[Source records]
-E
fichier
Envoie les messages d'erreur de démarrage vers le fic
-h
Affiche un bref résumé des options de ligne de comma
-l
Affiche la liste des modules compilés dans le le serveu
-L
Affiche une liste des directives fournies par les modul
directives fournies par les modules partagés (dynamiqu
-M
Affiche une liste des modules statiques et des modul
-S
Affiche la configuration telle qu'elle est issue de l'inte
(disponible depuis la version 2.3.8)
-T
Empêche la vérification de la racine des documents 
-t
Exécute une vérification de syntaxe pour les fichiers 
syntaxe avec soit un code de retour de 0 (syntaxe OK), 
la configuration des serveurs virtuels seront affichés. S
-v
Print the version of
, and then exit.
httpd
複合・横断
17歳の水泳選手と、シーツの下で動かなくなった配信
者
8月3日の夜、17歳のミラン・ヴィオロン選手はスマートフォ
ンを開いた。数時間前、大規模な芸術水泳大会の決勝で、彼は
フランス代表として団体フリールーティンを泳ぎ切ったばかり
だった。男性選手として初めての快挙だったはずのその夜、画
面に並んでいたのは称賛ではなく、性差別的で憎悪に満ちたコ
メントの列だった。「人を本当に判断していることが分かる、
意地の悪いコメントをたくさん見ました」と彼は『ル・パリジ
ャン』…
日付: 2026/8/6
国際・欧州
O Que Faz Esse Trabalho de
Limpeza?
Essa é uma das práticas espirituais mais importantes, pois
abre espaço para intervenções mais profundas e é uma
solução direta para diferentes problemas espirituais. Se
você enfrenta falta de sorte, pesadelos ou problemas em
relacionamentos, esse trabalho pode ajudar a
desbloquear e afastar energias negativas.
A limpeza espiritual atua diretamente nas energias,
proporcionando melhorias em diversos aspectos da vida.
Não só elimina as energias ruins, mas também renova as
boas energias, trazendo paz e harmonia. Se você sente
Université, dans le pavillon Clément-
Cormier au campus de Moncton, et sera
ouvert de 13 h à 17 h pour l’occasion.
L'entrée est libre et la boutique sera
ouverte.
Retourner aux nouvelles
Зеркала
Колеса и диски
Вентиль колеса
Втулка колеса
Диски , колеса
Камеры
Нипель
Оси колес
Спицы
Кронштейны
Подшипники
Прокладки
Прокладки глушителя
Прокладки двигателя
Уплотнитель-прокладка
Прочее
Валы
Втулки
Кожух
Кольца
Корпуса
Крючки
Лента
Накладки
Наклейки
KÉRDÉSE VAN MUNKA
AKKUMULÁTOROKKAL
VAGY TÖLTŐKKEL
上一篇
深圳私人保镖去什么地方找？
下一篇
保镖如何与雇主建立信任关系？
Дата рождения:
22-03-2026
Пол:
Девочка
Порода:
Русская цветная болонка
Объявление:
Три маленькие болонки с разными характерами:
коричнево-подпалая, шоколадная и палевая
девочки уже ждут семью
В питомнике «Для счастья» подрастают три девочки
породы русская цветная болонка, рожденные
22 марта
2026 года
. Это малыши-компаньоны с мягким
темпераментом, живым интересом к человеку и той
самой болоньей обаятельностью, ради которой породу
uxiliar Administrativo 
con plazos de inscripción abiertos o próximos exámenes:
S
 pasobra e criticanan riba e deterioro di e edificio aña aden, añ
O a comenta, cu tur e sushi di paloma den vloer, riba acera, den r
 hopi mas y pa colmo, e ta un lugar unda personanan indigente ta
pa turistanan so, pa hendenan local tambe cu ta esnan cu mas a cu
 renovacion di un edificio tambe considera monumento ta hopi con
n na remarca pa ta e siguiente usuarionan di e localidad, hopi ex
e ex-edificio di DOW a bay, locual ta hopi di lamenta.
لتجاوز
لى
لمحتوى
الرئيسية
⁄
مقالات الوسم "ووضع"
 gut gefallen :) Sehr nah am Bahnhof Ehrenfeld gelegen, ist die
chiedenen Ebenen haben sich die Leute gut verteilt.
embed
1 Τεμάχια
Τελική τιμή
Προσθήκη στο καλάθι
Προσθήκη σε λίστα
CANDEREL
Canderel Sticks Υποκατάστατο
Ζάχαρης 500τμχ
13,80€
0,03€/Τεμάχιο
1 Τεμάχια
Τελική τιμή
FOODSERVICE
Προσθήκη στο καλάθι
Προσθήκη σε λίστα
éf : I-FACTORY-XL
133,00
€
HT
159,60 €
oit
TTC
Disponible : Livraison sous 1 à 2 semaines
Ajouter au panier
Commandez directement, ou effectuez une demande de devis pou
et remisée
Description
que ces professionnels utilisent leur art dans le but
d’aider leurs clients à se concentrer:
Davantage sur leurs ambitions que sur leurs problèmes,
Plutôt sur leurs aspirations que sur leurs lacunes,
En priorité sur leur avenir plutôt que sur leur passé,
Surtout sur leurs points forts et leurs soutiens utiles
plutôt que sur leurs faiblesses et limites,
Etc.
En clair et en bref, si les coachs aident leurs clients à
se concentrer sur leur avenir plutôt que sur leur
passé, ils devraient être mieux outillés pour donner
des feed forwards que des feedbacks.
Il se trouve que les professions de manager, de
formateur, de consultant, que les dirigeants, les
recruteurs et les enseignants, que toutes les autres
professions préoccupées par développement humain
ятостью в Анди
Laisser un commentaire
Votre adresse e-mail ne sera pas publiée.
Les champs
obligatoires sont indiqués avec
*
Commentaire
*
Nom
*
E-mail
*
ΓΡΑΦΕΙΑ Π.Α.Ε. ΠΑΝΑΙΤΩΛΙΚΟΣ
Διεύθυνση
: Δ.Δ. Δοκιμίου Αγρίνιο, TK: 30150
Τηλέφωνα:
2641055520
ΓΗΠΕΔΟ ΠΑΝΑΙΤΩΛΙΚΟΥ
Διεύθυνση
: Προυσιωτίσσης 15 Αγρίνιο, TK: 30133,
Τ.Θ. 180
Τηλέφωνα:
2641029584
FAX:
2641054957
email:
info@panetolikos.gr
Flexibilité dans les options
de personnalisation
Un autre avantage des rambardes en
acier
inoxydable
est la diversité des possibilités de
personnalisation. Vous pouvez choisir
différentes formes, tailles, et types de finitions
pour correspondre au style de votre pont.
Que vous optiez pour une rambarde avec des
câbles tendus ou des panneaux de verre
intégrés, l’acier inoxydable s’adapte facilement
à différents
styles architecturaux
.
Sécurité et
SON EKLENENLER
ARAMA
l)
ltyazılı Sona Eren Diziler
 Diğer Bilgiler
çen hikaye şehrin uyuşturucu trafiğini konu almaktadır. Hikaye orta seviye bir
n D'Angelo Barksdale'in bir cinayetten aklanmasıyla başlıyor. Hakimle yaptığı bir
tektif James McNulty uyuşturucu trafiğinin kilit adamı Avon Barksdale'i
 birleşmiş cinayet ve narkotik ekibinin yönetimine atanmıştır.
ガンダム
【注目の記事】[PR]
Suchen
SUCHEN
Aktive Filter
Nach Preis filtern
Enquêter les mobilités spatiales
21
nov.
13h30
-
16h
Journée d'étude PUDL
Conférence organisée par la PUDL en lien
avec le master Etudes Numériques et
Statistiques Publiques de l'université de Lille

# Task description
Output the text from the start of the rows through the line containing "Não só elimina" as a Markdown table with the columns Line and Content, numbering each line and leaving out blank lines.

# Finished task
| Line | Content |
|---|---|
| 1 | -E |
| 2 | fichier |
| 3 | Envoie les messages d'erreur de démarrage vers le fic |
| 4 | -h |
| 5 | Affiche un bref résumé des options de ligne de comma |
| 6 | -l |
| 7 | Affiche la liste des modules compilés dans le le serveu |
| 8 | -L |
| 9 | Affiche une liste des directives fournies par les modul |
| 10 | directives fournies par les modules partagés (dynamiqu |
| 11 | -M |
| 12 | Affiche une liste des modules statiques et des modul |
| 13 | -S |
| 14 | Affiche la configuration telle qu'elle est issue de l'inte |
| 15 | (disponible depuis la version 2.3.8) |
| 16 | -T |
| 17 | Empêche la vérification de la racine des documents  |
| 18 | -t |
| 19 | Exécute une vérification de syntaxe pour les fichiers  |
| 20 | syntaxe avec soit un code de retour de 0 (syntaxe OK),  |
| 21 | la configuration des serveurs virtuels seront affichés. S |
| 22 | -v |
| 23 | Print the version of |
| 24 | , and then exit. |
| 25 | httpd |
| 26 | 複合・横断 |
| 27 | 17歳の水泳選手と、シーツの下で動かなくなった配信 |
| 28 | 者 |
| 29 | 8月3日の夜、17歳のミラン・ヴィオロン選手はスマートフォ |
| 30 | ンを開いた。数時間前、大規模な芸術水泳大会の決勝で、彼は |
| 31 | フランス代表として団体フリールーティンを泳ぎ切ったばかり |
| 32 | だった。男性選手として初めての快挙だったはずのその夜、画 |
| 33 | 面に並んでいたのは称賛ではなく、性差別的で憎悪に満ちたコ |
| 34 | メントの列だった。「人を本当に判断していることが分かる、 |
| 35 | 意地の悪いコメントをたくさん見ました」と彼は『ル・パリジ |
| 36 | ャン』… |
| 37 | 日付: 2026/8/6 |
| 38 | 国際・欧州 |
| 39 | O Que Faz Esse Trabalho de |
| 40 | Limpeza? |
| 41 | Essa é uma das práticas espirituais mais importantes, pois |
| 42 | abre espaço para intervenções mais profundas e é uma |
| 43 | solução direta para diferentes problemas espirituais. Se |
| 44 | você enfrenta falta de sorte, pesadelos ou problemas em |
| 45 | relacionamentos, esse trabalho pode ajudar a |
| 46 | desbloquear e afastar energias negativas. |
| 47 | A limpeza espiritual atua diretamente nas energias, |
| 48 | proporcionando melhorias em diversos aspectos da vida. |
| 49 | Não só elimina as energias ruins, mas também renova as |